Declutter First: The 40% Rule
Professional cleaners consistently report that homes with clear surfaces take 35–45% less time to clean thoroughly. That means a better result — or the same time spent going deeper on what matters.
Where to Start in a Des Moines Home
The Kitchen Counter Problem
Des Moines kitchens accumulate countertop appliances quickly: air fryers, Instant Pots, coffee systems, smoothie makers. The rule: if you don't use it at least weekly, it goes in a cabinet or out of the house. Goal: one clear strip of counter behind the sink and at least half of all counter space unoccupied.
The Bathroom Surface Audit
The average American bathroom has 17 items on the counter. Ideal is 3–5. Everything else goes in a drawer, medicine cabinet, or under-sink storage. This transforms a 15-minute bathroom clean into a 7-minute one.
Bedroom Floor Rules
Anything on a bedroom floor that isn't furniture is clutter. Under-bed storage with a flat lid surface is the best Des Moines solution for extra storage without floor clutter.

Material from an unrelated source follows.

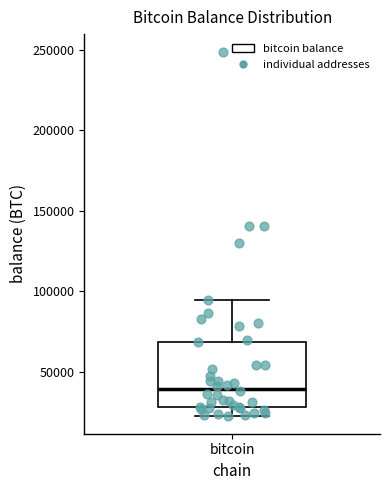

Read this box plot against the y-axis: the position of the median line, the range covered by the box, and the ends of both whiskers. The values are not printed on the chart, so give them approximately, as read against the axis.

median 40000, box 30000 to 70000, whiskers 25000 to 95000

The Flat Surface Principle
Every flat surface — dressers, nightstands, coffee tables, bookshelves — should have at most 3 objects on it. Everything else creates visual noise and collects dust.
Room-by-Room Declutter Plan
Kitchen (2–4 Hours)
- Pull everything out of one cabinet at a time
- Group: keep, donate, toss, relocate
- Apply the "last used" test: if unused in 12 months, it goes
- Tackle the junk drawer last
- Clear all countertops; return only daily-use items
Closets (1–2 Hours Each)
- Remove everything entirely
- Clean the empty closet
- Evaluate each item: does it fit, do you love it, have you used it in the last year?

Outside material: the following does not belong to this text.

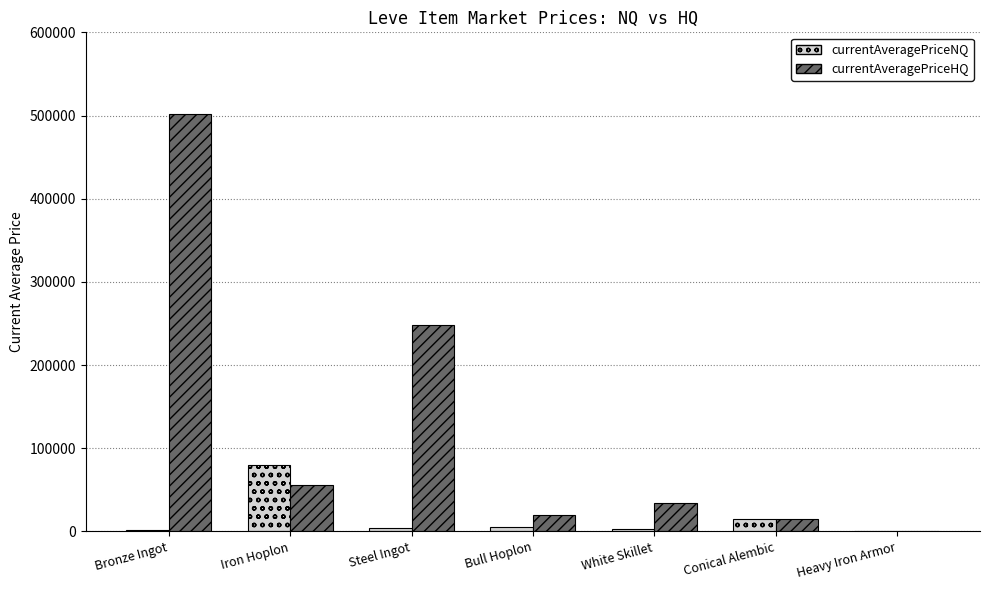

Which series has the largest total across all categories?

currentAveragePriceHQ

- Return only what passes; bag the rest for donation
Living Areas (1–2 Hours)
- Remove all items not permanently belonging to that room
- Reduce decorative items to "gallery-worthy" only
- Cable management — loose cords are clutter and dust magnets
The Donation Schedule
In Des Moines, these organizations accept household goods and furniture:
- Habitat for Humanity ReStore — large items and furniture
- Goodwill Industries — general donations
- Vietnam Veterans of America — furniture pickup by appointment in many markets
Maintaining It
The one-in-one-out rule: every time something new enters your home, something equivalent leaves. Applied consistently, this maintains your decluttered space without periodic purges.